Notice of the essential facts, opportunity to investigate and lack of substantial prejudice comprise the next three factors and may be considered together since they involve analogous considerations. Claimant refers to the timely albeit improperly served Notice of Intention and the copy thereof sent to CUNY's General Counsel as an attachment to a demand letter on September 17, 1998. The Court finds the defendant had notice and an opportunity to investigate this matter if it had chosen to do so based on its undisputed receipt of these two items. Furthermore, the defendant has not convinced this Court that it would suffer substantial prejudice if the requested relief were granted. In addition, no alternative remedy appears available to Claimant. Consequently, these four factors weigh in Claimant's favor.

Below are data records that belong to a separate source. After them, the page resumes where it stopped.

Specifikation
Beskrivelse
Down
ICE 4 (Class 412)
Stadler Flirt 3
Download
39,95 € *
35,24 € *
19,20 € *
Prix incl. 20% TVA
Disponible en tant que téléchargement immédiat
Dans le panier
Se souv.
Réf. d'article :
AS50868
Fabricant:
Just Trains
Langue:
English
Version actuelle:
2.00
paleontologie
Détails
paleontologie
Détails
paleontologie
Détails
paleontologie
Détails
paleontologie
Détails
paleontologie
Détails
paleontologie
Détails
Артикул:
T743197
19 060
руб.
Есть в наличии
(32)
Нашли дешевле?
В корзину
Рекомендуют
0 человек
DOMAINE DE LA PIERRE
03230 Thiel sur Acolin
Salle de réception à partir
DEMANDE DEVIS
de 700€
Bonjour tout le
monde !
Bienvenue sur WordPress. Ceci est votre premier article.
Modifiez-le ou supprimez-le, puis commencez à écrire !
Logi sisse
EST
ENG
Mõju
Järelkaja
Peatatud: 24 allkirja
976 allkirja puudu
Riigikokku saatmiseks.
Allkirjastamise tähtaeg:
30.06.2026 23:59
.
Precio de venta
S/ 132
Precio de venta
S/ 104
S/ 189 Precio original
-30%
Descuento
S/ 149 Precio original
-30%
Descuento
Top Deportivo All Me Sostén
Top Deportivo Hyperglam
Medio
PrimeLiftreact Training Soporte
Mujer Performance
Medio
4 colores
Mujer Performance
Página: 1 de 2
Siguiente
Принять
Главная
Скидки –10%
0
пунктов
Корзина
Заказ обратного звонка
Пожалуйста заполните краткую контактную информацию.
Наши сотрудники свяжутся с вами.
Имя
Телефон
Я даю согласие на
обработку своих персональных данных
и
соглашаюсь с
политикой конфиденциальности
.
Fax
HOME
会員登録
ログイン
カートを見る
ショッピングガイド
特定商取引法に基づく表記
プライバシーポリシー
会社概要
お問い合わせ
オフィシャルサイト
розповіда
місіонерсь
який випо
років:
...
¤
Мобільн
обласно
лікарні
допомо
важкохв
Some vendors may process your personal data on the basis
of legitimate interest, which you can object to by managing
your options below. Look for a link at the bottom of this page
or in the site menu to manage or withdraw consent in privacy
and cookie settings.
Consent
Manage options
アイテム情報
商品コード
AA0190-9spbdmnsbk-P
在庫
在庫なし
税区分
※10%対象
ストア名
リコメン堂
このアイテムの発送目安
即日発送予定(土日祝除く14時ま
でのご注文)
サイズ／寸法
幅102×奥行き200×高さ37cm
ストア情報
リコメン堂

Accordingly, for the reasons stated above, it is ORDERED that the defendant's motion to dismiss, Motion No. M-60917, is GRANTED and Claim No. 100326 is DISMISSED, and

IT IS FURTHER ORDERED, that Claimant's Cross-Motion No. CM-61307 for permission to allow the late filing and service of a claim is GRANTED. Claimant shall file the proposed claim and serve a copy thereof upon the attorney general and CUNY within sixty (60) days from the date that this Order is filed in the Office of the Clerk. The claim should be revised in accordance with this Decision and Order including: the caption should be revised; the claim should be verified by Claimant; and the apparent typographical errors contained in paragraph 3 (a) regarding dates should be corrected. The service and filing of the claim shall be in conformity with all applicable statutes and rules of the Court.

April 19, 2000
Binghamton, New York

Judge of the Court of Claims

[1]The Court of Claims has exclusive jurisdiction for tort and contract claims involving the senior colleges of CUNY. (Education Law 6224[4]).
[2]The defendant preserved this question for review by raising, with particularity, said issues in its Verified Answer as the 3rd and 9th affirmative defenses.
[3]The only dates referenced by Claimant are "June 1997" at the earliest and "May 26, 1998" at the latest. Assuming, arguendo, this claim accrued, at the earliest, on June 1, 1997 this motion is still timely.
[4]Under the statutory scheme set forth in the Human Rights Law "[a] person claiming to be aggrieved by unlawful discriminatory practices may elect to seek redress in either an administrative or a judicial forum (Executive Law § 297 [9])." (Marine Midland Bank v New York State Div. of Human Rights, 75 NY2d 240, 244; Matter of Pan Amer. World Airways v New York State Human Rights Appeal Bd., 61 NY2d 542, 548 [these remedies are mutually exclusive]). As such, a claimant may elect "[t]o proceed by way of the courts rather than through the administrative body and has the absolute right to do so without requirement that she exhaust any administrative remedies." (West v Technical Aid Corp., 111 Misc 2d 23, 25). Here, there is no assertion by either party that this Claimant had previously elected the administrative route which would bar this claim.
[5]The defendant also complains there is no affidavit from someone with personal knowledge of this matter. However, Claimant ultimately filed an affidavit with her reply papers and the now dismissed claim had been verified by Claimant.
[6]Although this proposed claim is not verified by Claimant, it is similar in substance to the now dismissed claim which was verified by Claimant.
[7]The proposed claim also alleges violations of the New York City Human Rights Law 8-107(2)4. This is not the forum to litigate a local law of the City of New York. (CCA 9).